Start of INFORMATION GIVEN

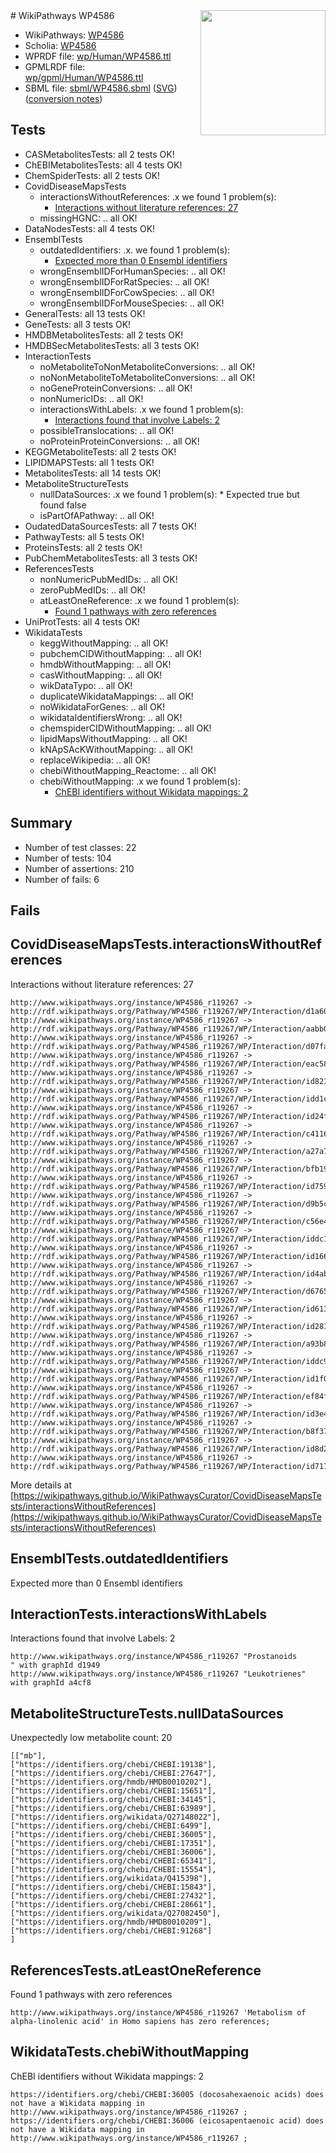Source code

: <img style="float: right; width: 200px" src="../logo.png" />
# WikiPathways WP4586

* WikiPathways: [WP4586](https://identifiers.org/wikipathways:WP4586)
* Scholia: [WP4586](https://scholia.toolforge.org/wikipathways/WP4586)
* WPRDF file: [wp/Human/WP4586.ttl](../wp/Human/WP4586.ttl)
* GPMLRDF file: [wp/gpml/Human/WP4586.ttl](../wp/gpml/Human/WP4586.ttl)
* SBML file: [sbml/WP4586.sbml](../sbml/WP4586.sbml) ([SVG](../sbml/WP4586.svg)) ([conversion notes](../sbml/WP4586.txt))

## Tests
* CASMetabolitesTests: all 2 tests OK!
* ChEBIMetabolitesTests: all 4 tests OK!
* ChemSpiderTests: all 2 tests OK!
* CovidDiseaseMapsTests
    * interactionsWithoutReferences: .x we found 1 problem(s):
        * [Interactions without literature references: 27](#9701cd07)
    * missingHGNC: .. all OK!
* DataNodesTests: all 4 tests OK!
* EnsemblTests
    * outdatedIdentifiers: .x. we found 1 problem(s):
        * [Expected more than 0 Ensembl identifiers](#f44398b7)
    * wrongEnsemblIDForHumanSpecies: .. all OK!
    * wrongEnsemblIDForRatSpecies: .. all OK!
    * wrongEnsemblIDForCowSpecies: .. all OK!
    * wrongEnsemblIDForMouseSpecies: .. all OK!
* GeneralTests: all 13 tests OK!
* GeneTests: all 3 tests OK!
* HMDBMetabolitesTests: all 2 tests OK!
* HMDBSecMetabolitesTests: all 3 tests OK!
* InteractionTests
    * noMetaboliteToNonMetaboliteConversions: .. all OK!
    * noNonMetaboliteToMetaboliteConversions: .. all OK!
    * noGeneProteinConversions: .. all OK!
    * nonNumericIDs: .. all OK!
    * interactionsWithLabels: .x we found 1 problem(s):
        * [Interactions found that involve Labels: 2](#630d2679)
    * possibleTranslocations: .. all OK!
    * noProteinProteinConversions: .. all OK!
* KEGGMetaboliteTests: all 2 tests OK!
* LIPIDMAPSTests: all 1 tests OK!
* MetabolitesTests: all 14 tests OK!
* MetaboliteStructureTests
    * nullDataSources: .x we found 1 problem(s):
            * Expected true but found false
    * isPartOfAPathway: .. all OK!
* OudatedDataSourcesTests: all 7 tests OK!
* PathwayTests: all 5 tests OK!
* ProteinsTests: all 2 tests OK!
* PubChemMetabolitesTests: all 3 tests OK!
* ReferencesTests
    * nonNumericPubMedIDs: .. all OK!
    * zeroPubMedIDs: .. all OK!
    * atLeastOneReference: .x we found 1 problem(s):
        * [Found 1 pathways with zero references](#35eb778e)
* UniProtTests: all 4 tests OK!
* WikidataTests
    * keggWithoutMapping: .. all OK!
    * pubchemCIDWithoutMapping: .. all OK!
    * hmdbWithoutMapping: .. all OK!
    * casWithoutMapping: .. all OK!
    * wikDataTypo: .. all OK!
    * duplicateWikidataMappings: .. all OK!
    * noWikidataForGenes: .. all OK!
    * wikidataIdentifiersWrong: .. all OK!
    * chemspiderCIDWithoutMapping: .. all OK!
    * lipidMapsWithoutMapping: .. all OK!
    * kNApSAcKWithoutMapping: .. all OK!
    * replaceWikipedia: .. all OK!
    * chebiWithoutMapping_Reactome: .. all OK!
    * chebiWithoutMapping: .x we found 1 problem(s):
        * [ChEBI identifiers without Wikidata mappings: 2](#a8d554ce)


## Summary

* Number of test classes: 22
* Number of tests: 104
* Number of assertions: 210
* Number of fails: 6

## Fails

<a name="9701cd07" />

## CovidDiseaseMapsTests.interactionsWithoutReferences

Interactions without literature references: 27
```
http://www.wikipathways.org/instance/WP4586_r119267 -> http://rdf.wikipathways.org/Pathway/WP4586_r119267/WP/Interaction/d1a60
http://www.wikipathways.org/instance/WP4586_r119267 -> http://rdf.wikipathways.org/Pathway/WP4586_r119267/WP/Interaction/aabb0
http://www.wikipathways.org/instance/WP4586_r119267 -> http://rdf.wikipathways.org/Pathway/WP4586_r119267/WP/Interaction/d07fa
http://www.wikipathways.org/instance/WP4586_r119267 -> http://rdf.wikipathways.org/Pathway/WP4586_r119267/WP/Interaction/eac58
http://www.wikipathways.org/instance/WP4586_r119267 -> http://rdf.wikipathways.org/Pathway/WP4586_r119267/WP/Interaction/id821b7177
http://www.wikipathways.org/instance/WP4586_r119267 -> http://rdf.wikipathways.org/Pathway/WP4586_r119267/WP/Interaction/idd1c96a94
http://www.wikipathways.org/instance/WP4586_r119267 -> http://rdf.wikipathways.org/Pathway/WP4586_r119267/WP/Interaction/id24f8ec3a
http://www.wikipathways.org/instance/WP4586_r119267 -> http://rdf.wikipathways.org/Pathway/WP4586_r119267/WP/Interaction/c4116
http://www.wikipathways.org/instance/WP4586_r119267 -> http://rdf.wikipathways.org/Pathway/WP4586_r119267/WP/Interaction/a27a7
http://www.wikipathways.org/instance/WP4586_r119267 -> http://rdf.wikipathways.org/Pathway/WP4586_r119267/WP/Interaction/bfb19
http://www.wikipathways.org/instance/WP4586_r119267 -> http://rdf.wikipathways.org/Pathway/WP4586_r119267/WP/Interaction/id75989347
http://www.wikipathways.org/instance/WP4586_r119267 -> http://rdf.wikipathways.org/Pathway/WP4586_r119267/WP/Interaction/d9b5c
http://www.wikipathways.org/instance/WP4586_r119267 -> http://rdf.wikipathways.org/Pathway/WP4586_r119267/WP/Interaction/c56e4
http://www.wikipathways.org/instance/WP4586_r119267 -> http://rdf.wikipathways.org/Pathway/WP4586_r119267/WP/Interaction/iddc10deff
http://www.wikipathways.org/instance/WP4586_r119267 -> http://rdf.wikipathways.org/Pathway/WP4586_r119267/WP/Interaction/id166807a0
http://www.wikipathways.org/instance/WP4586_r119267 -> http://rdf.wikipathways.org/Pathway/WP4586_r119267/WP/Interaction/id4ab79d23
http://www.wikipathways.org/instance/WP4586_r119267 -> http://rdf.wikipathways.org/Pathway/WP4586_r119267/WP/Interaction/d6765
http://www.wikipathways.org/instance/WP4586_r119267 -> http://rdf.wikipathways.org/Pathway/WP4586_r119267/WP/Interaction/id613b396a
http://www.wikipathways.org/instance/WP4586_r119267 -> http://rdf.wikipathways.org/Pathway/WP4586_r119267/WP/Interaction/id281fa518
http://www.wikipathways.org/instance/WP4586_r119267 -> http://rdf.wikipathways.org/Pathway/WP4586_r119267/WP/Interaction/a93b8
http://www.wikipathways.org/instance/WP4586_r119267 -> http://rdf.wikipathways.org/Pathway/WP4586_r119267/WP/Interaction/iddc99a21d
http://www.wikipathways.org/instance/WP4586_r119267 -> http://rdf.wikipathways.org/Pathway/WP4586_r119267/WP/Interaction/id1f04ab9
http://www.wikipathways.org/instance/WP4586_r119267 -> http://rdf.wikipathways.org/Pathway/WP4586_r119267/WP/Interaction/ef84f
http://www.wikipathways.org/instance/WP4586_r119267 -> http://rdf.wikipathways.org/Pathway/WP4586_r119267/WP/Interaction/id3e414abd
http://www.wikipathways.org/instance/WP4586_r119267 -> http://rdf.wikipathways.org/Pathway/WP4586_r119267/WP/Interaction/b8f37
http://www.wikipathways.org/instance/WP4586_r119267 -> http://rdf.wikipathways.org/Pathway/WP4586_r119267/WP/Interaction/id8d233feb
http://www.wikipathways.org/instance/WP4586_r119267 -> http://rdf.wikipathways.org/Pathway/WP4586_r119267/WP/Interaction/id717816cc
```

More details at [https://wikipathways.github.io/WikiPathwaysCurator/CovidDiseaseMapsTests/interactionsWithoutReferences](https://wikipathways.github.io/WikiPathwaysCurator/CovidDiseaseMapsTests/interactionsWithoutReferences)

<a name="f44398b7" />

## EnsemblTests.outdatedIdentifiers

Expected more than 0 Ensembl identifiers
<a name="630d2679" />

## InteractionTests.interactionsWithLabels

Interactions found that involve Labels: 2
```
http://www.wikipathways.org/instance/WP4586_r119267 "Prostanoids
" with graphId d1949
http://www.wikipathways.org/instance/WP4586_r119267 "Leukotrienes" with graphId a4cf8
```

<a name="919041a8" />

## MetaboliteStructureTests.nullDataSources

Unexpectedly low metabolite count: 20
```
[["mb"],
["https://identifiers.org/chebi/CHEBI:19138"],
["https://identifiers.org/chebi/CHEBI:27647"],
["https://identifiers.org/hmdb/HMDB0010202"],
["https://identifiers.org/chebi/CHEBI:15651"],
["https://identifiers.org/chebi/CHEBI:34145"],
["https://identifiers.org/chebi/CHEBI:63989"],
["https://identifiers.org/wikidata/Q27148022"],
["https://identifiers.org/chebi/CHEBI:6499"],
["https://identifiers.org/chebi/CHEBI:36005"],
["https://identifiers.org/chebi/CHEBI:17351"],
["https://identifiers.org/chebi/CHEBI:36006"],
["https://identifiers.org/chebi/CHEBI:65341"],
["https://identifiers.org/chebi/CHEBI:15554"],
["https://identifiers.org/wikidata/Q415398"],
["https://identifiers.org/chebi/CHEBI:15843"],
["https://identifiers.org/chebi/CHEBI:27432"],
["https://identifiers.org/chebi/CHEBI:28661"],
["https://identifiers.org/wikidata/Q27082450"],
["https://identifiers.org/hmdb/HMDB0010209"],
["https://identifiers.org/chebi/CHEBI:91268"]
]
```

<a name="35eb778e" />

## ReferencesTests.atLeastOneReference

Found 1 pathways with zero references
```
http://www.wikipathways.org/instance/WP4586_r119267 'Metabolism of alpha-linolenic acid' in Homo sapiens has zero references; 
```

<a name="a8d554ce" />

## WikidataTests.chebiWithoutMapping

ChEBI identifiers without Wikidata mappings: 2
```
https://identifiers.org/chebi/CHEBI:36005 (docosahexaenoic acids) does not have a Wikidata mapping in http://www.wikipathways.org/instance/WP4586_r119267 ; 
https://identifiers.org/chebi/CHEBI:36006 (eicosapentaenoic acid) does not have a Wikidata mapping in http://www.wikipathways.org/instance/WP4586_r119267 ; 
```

End of INFORMATION GIVEN
Start of INFORMATION GIVEN

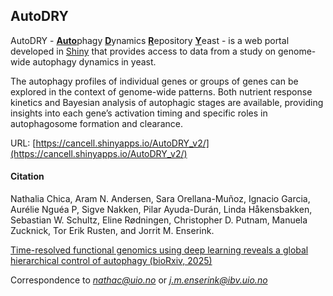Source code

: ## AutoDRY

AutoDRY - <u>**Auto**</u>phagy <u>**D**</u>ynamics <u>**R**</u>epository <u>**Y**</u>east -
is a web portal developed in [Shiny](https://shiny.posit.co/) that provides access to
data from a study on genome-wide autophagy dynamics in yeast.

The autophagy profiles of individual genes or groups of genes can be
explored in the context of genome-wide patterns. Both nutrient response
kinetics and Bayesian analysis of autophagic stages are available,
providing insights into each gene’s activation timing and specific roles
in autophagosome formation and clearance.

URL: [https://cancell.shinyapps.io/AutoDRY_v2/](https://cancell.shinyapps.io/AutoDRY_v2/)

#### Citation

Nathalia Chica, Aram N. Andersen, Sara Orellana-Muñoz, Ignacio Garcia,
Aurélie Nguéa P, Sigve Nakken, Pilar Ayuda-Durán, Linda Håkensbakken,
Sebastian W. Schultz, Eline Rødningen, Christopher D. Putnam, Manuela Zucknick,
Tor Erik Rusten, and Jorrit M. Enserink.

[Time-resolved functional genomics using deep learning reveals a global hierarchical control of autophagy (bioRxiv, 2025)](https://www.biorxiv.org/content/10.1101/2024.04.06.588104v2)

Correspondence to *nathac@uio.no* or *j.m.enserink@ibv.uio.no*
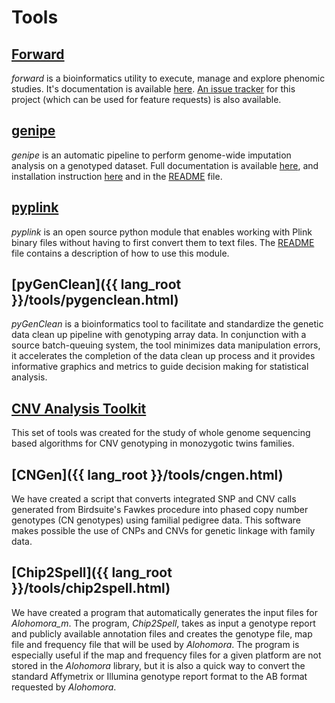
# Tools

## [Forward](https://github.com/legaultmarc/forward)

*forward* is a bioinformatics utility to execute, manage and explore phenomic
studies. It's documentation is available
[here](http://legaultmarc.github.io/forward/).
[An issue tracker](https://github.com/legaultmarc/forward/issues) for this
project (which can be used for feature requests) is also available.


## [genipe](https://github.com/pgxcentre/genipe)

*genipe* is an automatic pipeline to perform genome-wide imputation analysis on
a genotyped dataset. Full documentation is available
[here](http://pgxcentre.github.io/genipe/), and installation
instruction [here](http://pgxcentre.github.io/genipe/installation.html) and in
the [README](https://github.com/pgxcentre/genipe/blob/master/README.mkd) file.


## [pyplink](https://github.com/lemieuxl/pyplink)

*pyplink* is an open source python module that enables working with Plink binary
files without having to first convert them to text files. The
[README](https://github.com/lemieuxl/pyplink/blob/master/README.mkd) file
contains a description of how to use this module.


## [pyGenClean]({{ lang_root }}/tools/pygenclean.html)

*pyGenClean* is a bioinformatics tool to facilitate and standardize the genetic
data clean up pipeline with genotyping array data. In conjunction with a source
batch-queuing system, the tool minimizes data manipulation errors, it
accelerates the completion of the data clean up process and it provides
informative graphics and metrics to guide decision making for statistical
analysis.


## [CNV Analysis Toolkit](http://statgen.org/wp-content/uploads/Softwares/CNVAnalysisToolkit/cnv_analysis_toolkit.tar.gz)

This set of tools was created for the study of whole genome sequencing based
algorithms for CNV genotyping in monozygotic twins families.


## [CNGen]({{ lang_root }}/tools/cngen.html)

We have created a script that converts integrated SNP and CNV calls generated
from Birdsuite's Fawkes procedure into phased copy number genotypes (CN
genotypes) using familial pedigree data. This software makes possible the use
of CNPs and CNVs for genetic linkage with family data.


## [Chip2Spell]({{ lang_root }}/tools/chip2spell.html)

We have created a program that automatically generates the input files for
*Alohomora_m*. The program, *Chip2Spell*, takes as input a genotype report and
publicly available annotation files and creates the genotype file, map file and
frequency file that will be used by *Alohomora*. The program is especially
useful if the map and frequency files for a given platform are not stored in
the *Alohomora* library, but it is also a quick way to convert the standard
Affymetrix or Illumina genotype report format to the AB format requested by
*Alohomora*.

End of INFORMATION GIVEN
Start of INFORMATION GIVEN

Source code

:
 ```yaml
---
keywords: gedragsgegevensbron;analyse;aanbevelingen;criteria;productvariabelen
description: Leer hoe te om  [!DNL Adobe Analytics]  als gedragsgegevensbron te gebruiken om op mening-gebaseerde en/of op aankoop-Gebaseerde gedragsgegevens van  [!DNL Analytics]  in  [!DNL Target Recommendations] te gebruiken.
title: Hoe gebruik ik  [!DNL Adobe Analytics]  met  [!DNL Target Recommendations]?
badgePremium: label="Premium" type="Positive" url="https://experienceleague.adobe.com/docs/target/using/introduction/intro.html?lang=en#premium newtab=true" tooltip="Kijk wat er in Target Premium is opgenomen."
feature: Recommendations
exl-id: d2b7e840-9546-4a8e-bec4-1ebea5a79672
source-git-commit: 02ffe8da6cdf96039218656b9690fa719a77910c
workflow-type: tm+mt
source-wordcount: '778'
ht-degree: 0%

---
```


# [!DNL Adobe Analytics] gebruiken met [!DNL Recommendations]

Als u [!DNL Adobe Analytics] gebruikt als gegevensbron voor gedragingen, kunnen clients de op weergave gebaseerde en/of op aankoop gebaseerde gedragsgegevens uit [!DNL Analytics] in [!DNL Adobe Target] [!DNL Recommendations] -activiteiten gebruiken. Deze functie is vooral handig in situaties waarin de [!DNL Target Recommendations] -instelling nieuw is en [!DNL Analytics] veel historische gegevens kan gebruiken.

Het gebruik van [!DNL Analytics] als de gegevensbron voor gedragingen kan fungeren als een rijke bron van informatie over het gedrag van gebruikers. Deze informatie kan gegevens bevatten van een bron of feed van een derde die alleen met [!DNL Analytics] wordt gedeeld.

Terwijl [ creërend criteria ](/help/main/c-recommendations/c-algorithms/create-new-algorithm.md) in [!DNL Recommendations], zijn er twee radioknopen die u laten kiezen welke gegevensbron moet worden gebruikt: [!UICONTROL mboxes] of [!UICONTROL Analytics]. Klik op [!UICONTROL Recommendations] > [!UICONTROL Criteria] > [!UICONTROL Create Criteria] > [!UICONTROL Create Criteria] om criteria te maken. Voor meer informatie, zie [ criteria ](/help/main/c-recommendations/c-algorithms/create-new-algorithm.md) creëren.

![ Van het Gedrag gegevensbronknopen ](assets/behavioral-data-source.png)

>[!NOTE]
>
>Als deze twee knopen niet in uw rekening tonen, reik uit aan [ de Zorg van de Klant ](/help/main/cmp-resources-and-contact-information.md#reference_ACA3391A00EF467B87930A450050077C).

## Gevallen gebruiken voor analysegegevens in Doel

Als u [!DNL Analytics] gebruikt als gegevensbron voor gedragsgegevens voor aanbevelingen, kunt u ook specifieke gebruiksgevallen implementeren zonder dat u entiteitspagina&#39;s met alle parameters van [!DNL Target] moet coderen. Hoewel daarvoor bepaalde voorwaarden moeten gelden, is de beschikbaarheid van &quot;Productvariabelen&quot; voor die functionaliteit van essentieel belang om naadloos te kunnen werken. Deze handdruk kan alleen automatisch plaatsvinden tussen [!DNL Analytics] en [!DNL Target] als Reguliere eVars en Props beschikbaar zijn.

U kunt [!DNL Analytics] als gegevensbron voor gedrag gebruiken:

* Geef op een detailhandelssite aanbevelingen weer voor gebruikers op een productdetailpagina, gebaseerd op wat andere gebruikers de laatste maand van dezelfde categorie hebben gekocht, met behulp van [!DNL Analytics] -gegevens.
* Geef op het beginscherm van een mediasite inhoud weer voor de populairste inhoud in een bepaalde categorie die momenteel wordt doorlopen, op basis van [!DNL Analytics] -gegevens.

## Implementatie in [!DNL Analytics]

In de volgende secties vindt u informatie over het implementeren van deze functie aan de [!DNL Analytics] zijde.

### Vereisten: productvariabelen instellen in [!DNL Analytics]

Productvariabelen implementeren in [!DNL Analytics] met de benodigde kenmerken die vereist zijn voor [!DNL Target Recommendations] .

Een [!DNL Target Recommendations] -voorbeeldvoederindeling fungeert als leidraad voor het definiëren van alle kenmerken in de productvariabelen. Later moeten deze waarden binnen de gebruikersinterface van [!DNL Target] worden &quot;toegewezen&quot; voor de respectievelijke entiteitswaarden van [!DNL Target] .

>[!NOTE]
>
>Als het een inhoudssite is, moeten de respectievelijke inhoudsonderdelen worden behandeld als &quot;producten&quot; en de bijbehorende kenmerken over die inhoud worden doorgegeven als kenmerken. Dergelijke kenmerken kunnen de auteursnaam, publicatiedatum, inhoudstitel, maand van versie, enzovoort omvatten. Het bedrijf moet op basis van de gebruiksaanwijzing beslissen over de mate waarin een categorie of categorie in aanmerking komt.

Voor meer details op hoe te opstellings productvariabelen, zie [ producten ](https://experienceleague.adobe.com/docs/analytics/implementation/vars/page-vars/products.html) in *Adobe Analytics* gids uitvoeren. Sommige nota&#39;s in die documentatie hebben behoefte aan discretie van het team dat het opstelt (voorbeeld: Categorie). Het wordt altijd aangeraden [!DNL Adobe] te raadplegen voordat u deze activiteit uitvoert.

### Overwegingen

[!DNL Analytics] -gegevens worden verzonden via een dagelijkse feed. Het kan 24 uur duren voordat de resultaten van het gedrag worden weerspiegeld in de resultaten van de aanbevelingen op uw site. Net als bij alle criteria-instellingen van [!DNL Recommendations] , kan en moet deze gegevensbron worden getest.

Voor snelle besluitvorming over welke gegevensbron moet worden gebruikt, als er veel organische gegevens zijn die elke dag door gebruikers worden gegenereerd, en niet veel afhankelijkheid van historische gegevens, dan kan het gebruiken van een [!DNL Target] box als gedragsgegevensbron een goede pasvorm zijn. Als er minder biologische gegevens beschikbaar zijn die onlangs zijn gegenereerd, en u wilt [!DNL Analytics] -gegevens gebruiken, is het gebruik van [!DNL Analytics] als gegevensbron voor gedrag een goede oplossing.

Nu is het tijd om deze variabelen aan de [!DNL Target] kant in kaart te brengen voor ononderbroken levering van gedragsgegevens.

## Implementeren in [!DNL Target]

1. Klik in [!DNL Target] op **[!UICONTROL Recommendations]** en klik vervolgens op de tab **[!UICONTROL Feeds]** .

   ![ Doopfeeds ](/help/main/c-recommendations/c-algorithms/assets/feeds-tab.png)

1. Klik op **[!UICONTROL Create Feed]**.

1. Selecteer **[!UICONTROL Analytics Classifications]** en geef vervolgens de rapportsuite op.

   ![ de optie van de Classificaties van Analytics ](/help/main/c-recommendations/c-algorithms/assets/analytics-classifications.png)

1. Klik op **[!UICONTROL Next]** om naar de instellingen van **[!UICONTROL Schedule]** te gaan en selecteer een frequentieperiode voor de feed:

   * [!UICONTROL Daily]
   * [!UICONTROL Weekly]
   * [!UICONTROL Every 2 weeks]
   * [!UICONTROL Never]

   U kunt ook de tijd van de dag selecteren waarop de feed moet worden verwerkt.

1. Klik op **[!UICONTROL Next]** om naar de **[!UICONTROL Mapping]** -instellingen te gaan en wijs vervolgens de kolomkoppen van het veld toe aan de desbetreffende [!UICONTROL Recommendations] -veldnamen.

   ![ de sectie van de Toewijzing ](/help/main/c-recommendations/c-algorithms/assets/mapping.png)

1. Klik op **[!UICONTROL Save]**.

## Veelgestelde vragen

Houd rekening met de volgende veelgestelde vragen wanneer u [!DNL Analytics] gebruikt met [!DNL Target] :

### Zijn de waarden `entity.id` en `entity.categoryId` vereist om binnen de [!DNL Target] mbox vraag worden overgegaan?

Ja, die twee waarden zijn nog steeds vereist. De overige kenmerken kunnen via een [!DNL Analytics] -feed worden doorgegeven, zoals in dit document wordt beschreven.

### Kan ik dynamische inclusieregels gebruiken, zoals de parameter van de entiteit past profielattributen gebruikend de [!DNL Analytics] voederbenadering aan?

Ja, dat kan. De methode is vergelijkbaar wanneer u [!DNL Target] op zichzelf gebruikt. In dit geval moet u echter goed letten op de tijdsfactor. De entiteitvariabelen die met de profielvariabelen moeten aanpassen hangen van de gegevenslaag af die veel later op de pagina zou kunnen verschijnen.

End of INFORMATION GIVEN

BRIEF = The response must hold only the lines above from the line with "tracker](https://github.com/legaultmarc/forward/issues) for this" through the line with "a genotyped dataset.", each copied exactly, both ends kept.

TASK SOLUTION =
[An issue tracker](https://github.com/legaultmarc/forward/issues) for this
project (which can be used for feature requests) is also available.


## [genipe](https://github.com/pgxcentre/genipe)

*genipe* is an automatic pipeline to perform genome-wide imputation analysis on
a genotyped dataset. Full documentation is available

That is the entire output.